There are a few things from the training to become a foster parent that I still remember almost seven years later. The importance of the sibling connection is one of them.
When we first began the licensing process to become foster parents, we took all of the required trainings and jumped right in. My spouse and I knew we had a calling to be foster parents, but we had little exposure to the life of a foster parent prior to starting the licensing process. Along the way, we met others and learned as much as we could to prepare ourselves.
When it came time for us to get licensed, we decided to start fostering one child. We were first time parents and weren’t sure how we would handle multiple children.
Our first call was for a little girl Tilly who had just come into care.
It turns out that Tilly was the youngest of seven children. She was placed in our home, and her six siblings were placed in a group home several hours away.

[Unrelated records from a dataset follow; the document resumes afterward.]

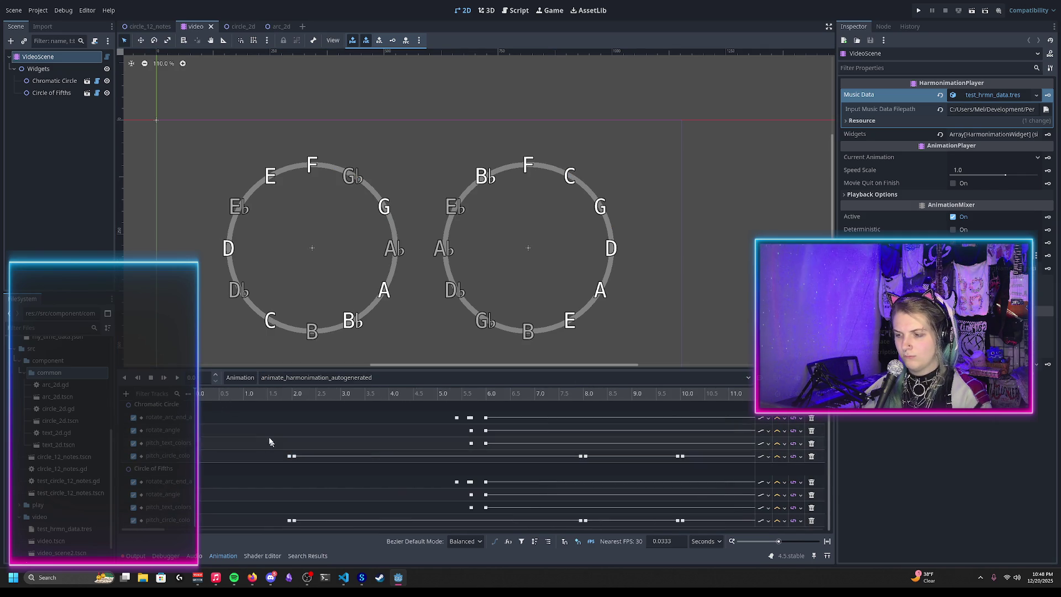
pyautogui.moveTo(327, 393)
pyautogui.mouseDown()
pyautogui.moveTo(469, 393)
pyautogui.moveTo(460, 393)
pyautogui.mouseUp()
pyautogui.scroll(4, 472, 427)
pyautogui.scroll(5, 472, 427)
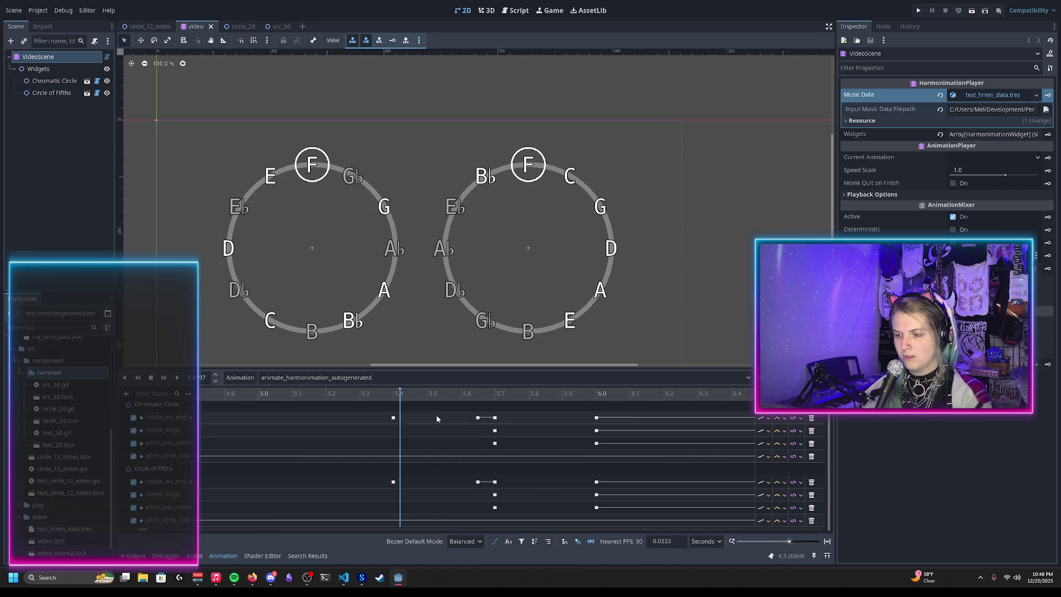
pyautogui.click(350, 418)
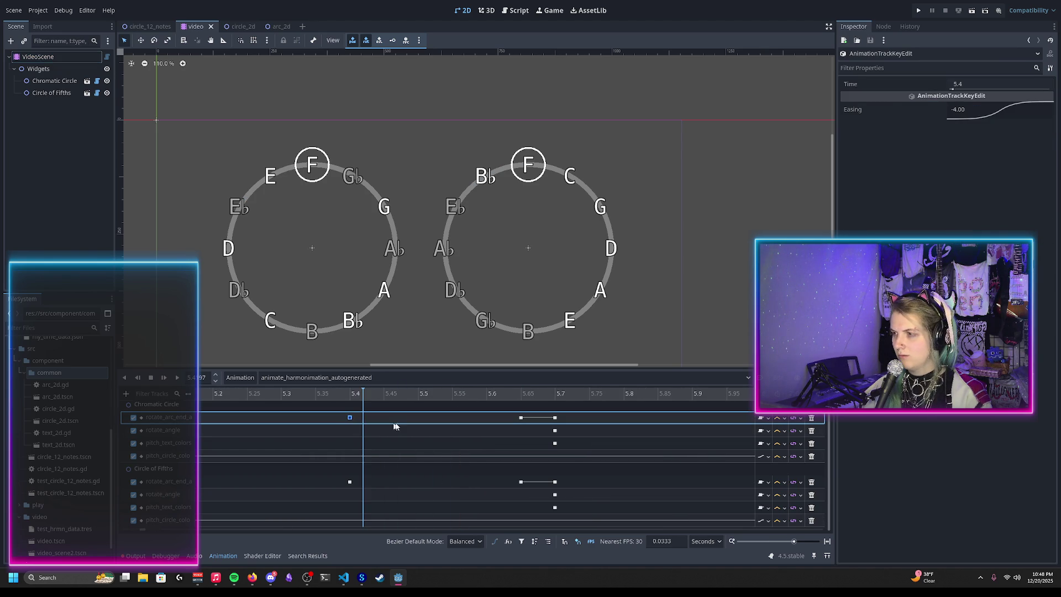
pyautogui.click(521, 419)
pyautogui.click(555, 419)
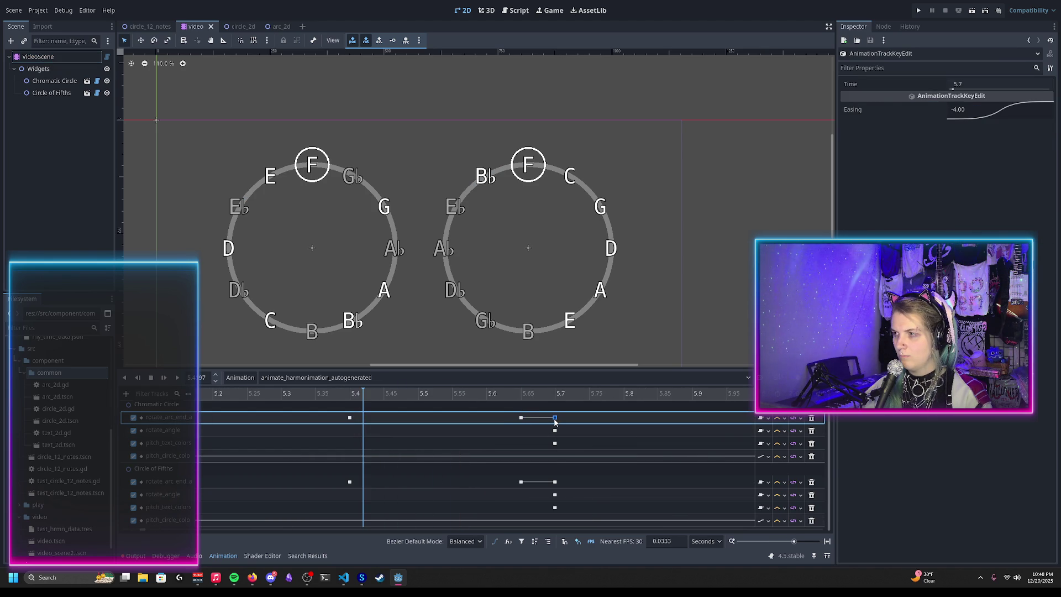
pyautogui.click(555, 430)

Throughout those first few weeks of our time learning about Tilly and her family, we kept hearing how close-knit her family was. This refrain echoed through our ears and reminded us of that lesson we learned in our training. We were reminded of the significance of the sibling connection. We were reminded of another missing piece in her life as a result of living in foster care.
It took time, but Tilly reconnected with her siblings.
After nearly two months of living in foster care, we were able to coordinate with the case manager and the local group home for Tilly to come to the facility for weekly visits. Monday afternoons were our dedicated time to visit her brothers and sisters. The visits were simple, but they maintained that significant relationship between siblings. This was the time they could play, read, and catch up with each other. This was the time her six brothers and sisters could know that their baby sister was doing okay.
I believe those visits made a difference for Tilly.
They helped her keep those close relationships with her siblings while she was in care, and sustaining these relationships helped ease the transition going back home. I also know the difference it made for us as foster parents to get to know Juno, Xander, Desiree, Ivy, Tamas, and Zion. Our lives are enriched by knowing them.
Tilly and her siblings are reunited with their mother now.
They are able to live together and be a family under the same roof. Sometimes, we’ll get together for dinner or to play at a local park. When we get together, we all get together, everyone from her family and everyone from ours. Tilly is the bond between our two families.
I have learned a lot since those early days of being a foster parent.
One of the treasured lessons I learned is the significance of sibling relationships. Years later, Tilly’s sibling relationships are still going strong. They continue to be a close-knit family that remains linked to ours.